# Start of TASK DATA
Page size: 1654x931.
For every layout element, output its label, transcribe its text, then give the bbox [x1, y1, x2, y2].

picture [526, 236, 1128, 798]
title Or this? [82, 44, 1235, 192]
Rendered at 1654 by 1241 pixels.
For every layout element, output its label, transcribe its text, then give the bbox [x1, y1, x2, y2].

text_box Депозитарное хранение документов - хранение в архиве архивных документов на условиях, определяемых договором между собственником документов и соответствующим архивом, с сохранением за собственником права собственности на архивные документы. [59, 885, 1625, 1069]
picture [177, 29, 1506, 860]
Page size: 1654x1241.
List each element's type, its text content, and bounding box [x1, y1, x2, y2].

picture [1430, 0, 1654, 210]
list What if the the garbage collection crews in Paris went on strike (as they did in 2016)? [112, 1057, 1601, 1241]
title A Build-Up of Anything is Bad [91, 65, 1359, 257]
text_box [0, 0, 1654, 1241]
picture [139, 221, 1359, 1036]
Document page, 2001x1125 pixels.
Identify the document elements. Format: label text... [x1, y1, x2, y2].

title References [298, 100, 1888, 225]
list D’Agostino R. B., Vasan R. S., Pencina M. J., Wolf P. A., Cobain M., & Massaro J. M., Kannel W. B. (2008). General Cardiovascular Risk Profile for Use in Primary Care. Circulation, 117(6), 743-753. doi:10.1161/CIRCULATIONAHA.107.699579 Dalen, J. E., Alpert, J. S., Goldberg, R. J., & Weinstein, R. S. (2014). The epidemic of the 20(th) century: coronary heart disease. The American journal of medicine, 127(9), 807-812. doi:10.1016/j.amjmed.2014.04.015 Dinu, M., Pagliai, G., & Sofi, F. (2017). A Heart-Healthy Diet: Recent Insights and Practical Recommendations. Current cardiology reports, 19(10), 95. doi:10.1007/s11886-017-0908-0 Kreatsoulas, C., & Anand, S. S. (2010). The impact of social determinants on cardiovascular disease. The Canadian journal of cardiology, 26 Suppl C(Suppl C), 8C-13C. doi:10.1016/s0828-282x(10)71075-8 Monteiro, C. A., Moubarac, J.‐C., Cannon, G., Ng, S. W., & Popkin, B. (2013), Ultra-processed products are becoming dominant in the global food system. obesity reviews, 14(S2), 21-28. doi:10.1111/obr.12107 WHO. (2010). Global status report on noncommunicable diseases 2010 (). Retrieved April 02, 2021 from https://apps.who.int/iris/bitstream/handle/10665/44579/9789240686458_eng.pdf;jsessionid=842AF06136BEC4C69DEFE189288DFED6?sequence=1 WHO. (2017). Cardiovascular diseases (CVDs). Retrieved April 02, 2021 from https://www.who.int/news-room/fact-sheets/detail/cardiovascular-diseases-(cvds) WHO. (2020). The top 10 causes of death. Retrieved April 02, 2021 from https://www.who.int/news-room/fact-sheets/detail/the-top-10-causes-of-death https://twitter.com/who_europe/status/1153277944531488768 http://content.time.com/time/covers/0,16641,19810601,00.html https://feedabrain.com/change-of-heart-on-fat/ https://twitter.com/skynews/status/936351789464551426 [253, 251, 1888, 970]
# End of TASK DATA
Retype the material from its first line up to and including the line that contains "title Or this? [82, 44, 1235, 192]".

**EXPECTED ANSWER**
Page size: 1654x931.
For every layout element, output its label, transcribe its text, then give the bbox [x1, y1, x2, y2].

picture [526, 236, 1128, 798]
title Or this? [82, 44, 1235, 192]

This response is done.